You should also note what potential programs to turn to during drug cravings. Some offer excellent nutrition and wellness plans that use healthy eating and exercise to reduce the physical and psychological want or need for a substance. Learning this coping skill is imperative to transitioning back into society, as you will be better prepared to face cravings once you are no longer in drug abuse treatment.
Some treatment programs promote quick sobriety through seemingly impossible means, such as herbal supplements or religious affiliation. When choosing a treatment facility, be wary of questionable claims like, "Shake your drug addiction in one week!" If the advertising sounds too good to be true, the program could potentially be a scam. Instead, look for organizations that include approval and certification from real doctors and health care providers. If a well-known drug abuse therapist or hospital recommends a clinic, for example, it is much more likely that you will have a successful treatment experience there.
Finances are another major part in your treatment program choice. Some facilities accept health insurance like United Healthcare, BlueCross BlueShield, Cigna, Humana and Medicaid. To learn what options are financially feasible for you, call your insurance provider and ask about any programs with which they are connected. Many carriers support in-state assessment, detox and outpatient treatment. Some also partially cover residential or inpatient treatment.

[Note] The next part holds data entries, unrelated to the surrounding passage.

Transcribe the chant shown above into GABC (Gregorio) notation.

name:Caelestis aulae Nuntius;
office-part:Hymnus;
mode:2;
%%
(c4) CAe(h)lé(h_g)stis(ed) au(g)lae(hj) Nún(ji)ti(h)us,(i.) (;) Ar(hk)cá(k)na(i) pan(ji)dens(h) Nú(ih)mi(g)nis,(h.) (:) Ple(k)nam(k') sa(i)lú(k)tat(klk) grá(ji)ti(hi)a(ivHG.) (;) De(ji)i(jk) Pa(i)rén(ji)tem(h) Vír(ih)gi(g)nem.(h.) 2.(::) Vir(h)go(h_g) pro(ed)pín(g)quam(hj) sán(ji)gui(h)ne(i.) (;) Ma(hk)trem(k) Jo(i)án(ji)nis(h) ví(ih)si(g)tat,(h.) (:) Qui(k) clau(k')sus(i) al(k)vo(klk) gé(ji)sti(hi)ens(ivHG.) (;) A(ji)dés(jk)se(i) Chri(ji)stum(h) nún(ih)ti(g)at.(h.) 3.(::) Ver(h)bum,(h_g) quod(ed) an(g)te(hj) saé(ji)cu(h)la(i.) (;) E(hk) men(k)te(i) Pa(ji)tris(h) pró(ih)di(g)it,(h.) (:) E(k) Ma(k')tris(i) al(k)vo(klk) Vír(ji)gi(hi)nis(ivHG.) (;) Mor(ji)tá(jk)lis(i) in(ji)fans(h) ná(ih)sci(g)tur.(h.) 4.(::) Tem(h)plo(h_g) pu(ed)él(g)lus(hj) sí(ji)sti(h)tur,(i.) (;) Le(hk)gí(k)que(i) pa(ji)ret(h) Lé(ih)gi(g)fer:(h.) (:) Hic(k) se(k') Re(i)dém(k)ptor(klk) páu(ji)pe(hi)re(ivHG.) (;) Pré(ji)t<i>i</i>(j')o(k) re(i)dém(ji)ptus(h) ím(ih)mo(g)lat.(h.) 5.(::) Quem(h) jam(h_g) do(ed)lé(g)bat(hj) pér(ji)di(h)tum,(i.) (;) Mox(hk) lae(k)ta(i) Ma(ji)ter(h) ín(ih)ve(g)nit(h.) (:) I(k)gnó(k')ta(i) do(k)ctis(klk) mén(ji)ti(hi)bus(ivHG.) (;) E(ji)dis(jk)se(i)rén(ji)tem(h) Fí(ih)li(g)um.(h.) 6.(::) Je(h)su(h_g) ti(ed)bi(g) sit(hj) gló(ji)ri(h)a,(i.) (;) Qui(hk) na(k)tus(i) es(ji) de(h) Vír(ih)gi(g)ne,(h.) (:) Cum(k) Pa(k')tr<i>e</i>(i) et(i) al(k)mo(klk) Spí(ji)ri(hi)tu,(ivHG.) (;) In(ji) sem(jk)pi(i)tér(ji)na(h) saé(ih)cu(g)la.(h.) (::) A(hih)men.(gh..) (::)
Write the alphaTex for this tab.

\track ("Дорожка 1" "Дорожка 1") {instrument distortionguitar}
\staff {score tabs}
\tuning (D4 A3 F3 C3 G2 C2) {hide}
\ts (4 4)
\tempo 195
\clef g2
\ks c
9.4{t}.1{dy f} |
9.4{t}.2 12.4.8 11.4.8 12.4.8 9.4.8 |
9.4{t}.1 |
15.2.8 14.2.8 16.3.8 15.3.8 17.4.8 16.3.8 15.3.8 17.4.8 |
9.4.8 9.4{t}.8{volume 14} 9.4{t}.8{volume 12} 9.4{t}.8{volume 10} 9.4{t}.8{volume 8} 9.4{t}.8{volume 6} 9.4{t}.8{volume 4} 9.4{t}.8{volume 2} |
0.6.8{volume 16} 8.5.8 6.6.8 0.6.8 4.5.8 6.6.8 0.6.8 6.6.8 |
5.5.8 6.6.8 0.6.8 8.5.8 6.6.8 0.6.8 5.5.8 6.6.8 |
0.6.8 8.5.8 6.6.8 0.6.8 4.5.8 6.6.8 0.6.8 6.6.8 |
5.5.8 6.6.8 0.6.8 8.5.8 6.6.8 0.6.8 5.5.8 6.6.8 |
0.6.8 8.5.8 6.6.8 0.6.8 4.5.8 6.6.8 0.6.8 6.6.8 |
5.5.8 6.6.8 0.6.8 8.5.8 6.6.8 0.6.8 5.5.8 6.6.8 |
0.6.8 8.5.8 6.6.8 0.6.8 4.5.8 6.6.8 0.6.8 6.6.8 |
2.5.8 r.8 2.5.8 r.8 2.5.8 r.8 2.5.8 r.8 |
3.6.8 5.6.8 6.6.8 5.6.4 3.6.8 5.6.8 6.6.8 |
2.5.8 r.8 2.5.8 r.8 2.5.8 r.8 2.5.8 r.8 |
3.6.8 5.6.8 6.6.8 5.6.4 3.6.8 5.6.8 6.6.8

Because drug addiction is considered a disease, major health insurance providers must treat it like any other chronic condition that requires medical treatment. Make a call to the member services phone line at your insurance company and they can explain both in-network and out-of-network coverage for addiction and drug abuse treatment. Be sure to inquire about co-pays and deductibles so you don't receive a surprise bill months after you start a program. If you don't have insurance, you may be able to find outpatient programs like Narcotics Anonymous that offer counseling and meetings for patients at no cost.
Drug Abuse Facts
Every illegal use of a drug, from prescription medications to a hit of methamphetamine, creates an addiction risk for the user. One single dose of a club drug, for example, can cause long-term cognitive damage because it changes the chemical makeup of the brain. It is not always the substance that leads to a label of drug abuse. Instead, it is the nature in which the substance is used. For example, you may break a bone and require surgery. You will likely be prescribed some painkillers to promote healing in your body and make you more comfortable. If, however, you find that the medication creates feelings of euphoria so you pretend you need the drug longer than you do in order to get more pills, that is considered drug abuse. It doesn't matter that you have a prescription and the substance is technically legal.
Helping Your Family Cope
You are not the only one affected by your drug abuse. You family and friends may also appreciate going to therapy to learn how to cope with your addiction. Many people attend support meetings or join groups to mingle with others who are close to drug addicts to provide emotional assistance. When you go through treatment, those close to you must also learn to change their mindsets and behaviors to address these changes to the new you. Many patients have to stop associating with some former friends in order to stay away from illicit substances and avoid situations that may trigger drug abuse. Starting a hobby is a good way to meet new people outside of these social circles once you've received treatment.